Entries supplied section start

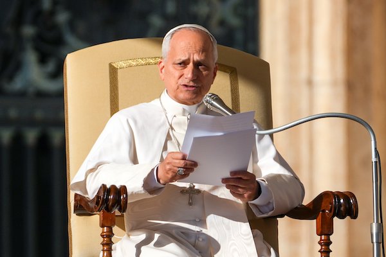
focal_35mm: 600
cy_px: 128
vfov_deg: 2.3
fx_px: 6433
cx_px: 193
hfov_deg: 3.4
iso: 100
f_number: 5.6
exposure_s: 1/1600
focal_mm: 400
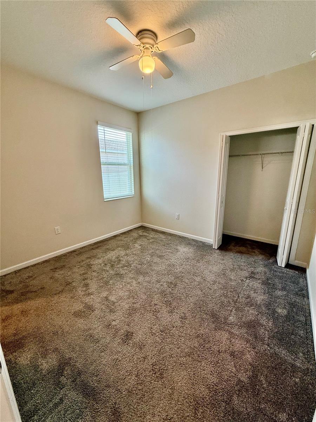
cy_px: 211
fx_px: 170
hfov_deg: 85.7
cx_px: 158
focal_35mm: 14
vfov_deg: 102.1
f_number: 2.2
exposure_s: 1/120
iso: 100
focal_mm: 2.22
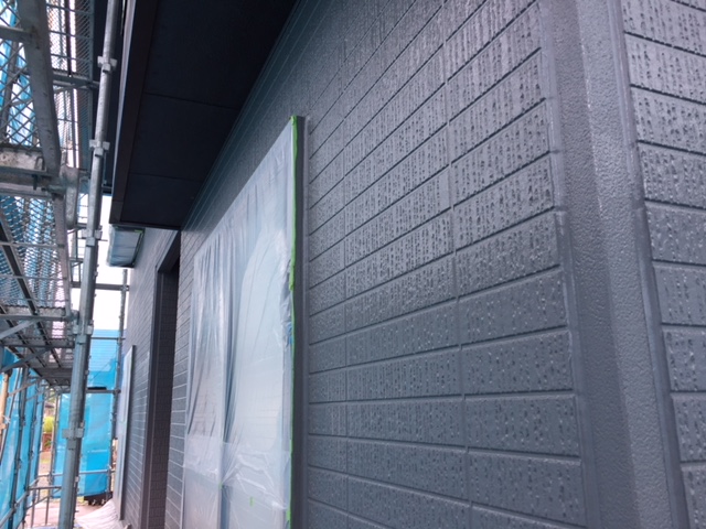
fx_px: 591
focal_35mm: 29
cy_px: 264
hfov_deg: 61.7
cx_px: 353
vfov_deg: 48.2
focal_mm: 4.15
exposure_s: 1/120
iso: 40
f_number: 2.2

Entries supplied section end

* Task brief
Return every entry exactly, dropping the pictures.

* Finished exercise
focal_35mm: 600
cy_px: 128
vfov_deg: 2.3
fx_px: 6433
cx_px: 193
hfov_deg: 3.4
iso: 100
f_number: 5.6
exposure_s: 1/1600
focal_mm: 400
cy_px: 211
fx_px: 170
hfov_deg: 85.7
cx_px: 158
focal_35mm: 14
vfov_deg: 102.1
f_number: 2.2
exposure_s: 1/120
iso: 100
focal_mm: 2.22
fx_px: 591
focal_35mm: 29
cy_px: 264
hfov_deg: 61.7
cx_px: 353
vfov_deg: 48.2
focal_mm: 4.15
exposure_s: 1/120
iso: 40
f_number: 2.2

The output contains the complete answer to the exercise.